What the task asks>
Copy the items word for word, starting with the line that contains "True or false: A0_Simple_Counts" and going on through the line that contains "What is the difference", with both of those lines included. Leave the pictures out of your copy.

Data records>
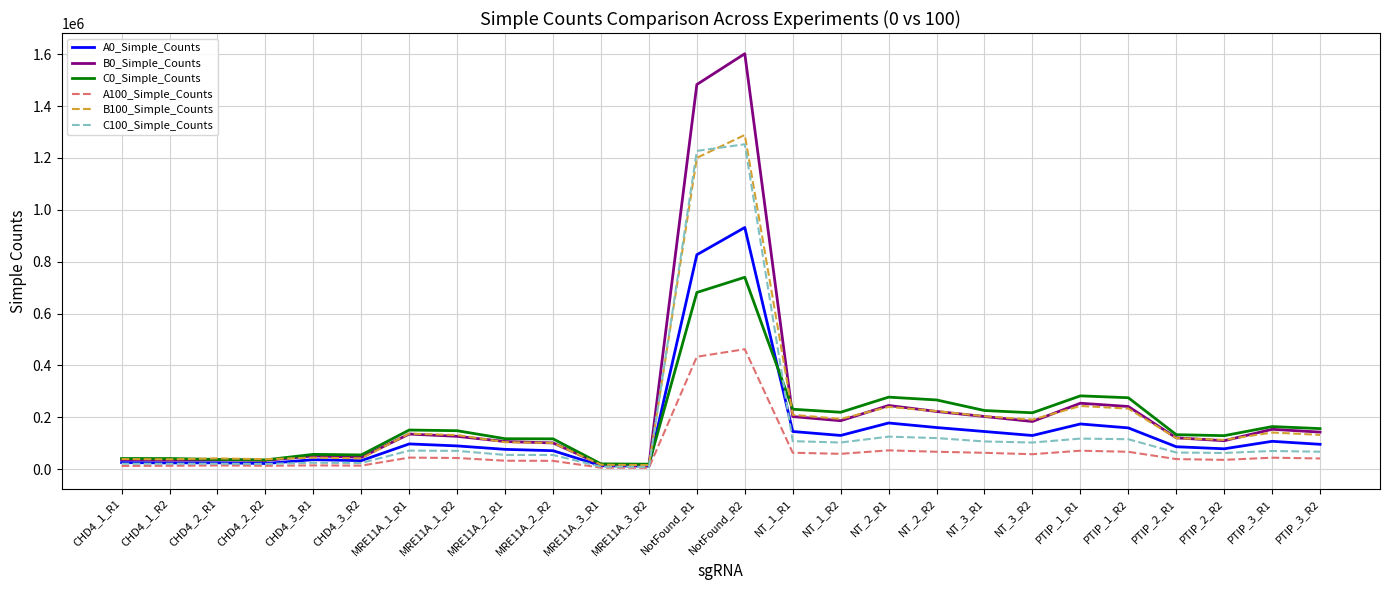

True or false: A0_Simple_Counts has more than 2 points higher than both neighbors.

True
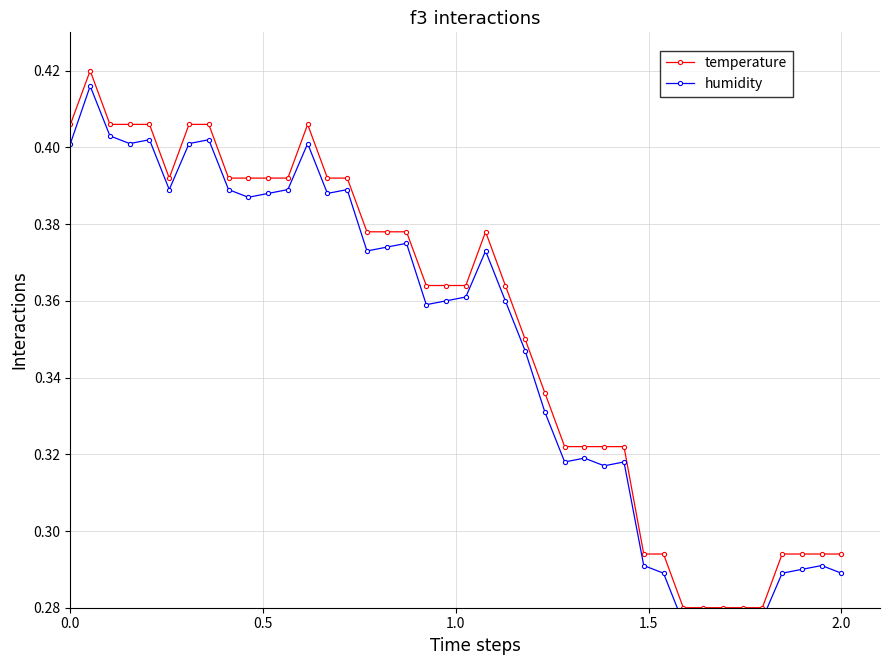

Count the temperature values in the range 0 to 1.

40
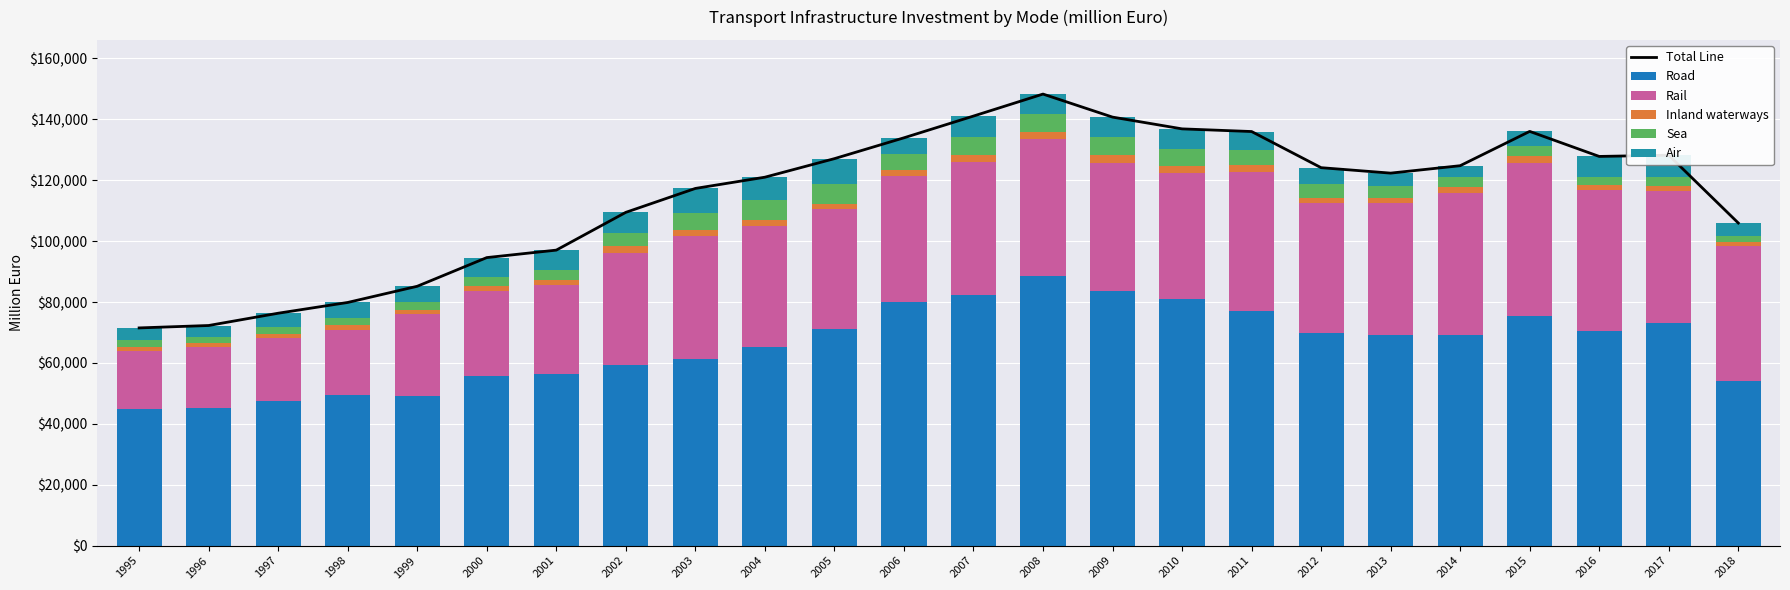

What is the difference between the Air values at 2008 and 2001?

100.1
* * *
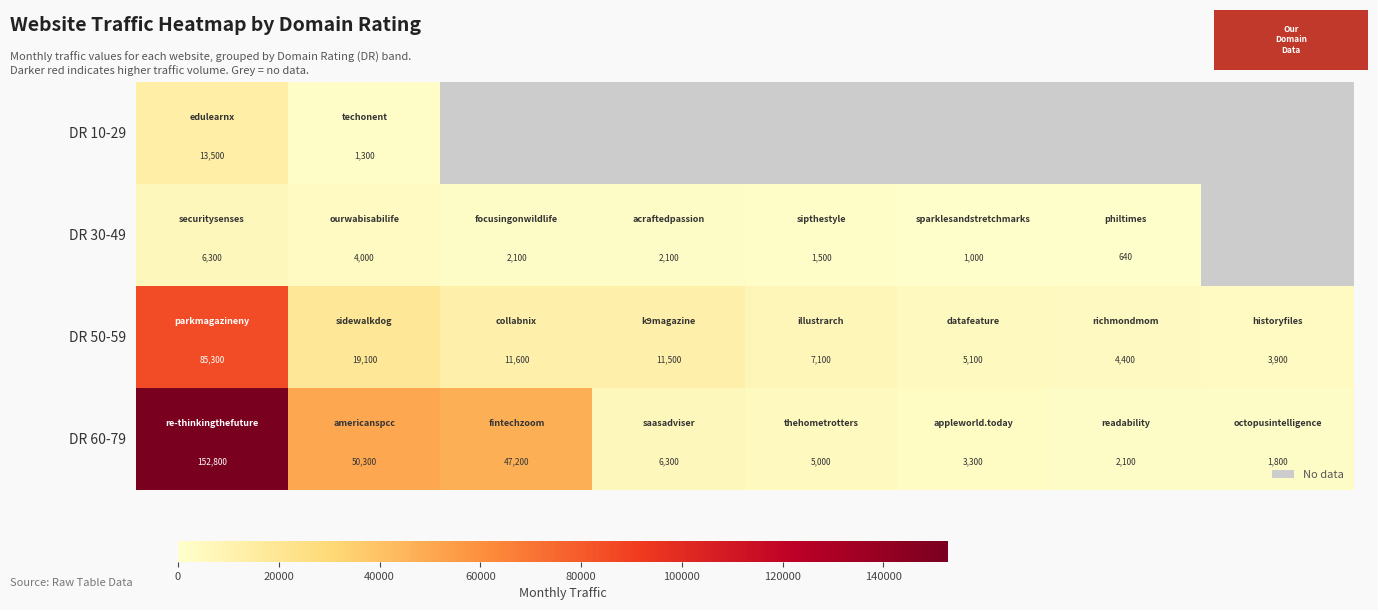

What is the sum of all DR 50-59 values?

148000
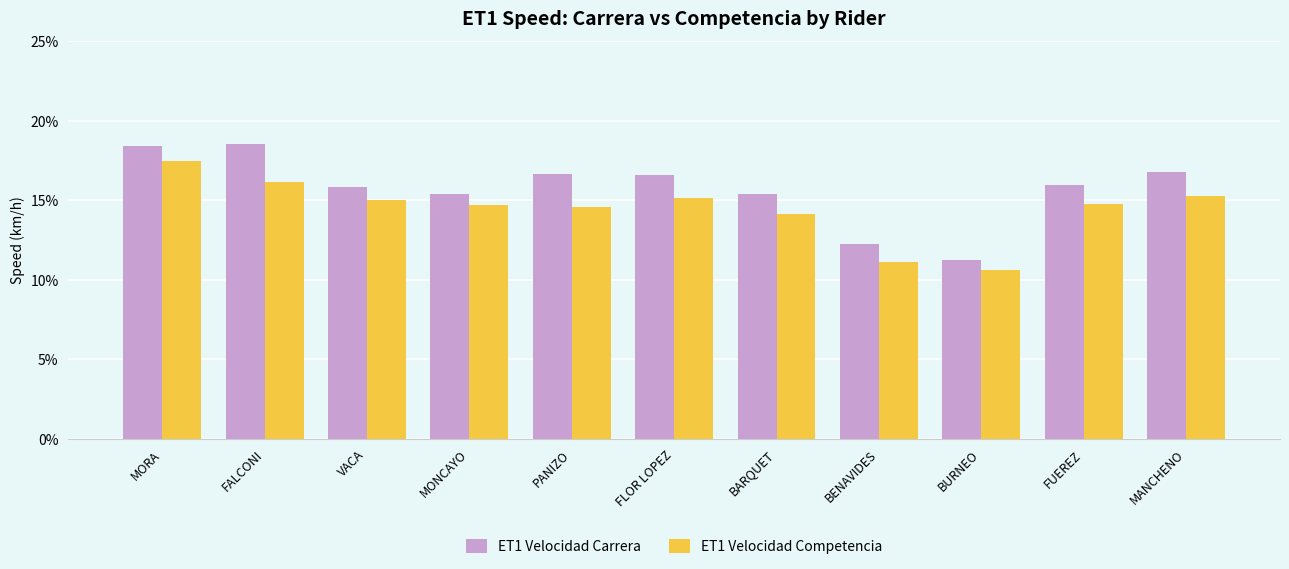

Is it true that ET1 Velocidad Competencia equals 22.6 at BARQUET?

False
---
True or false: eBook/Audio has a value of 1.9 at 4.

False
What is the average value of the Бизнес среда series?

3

Reply>
True or false: A0_Simple_Counts has more than 2 points higher than both neighbors.

True

Count the temperature values in the range 0 to 1.

40

What is the difference between the Air values at 2008 and 2001?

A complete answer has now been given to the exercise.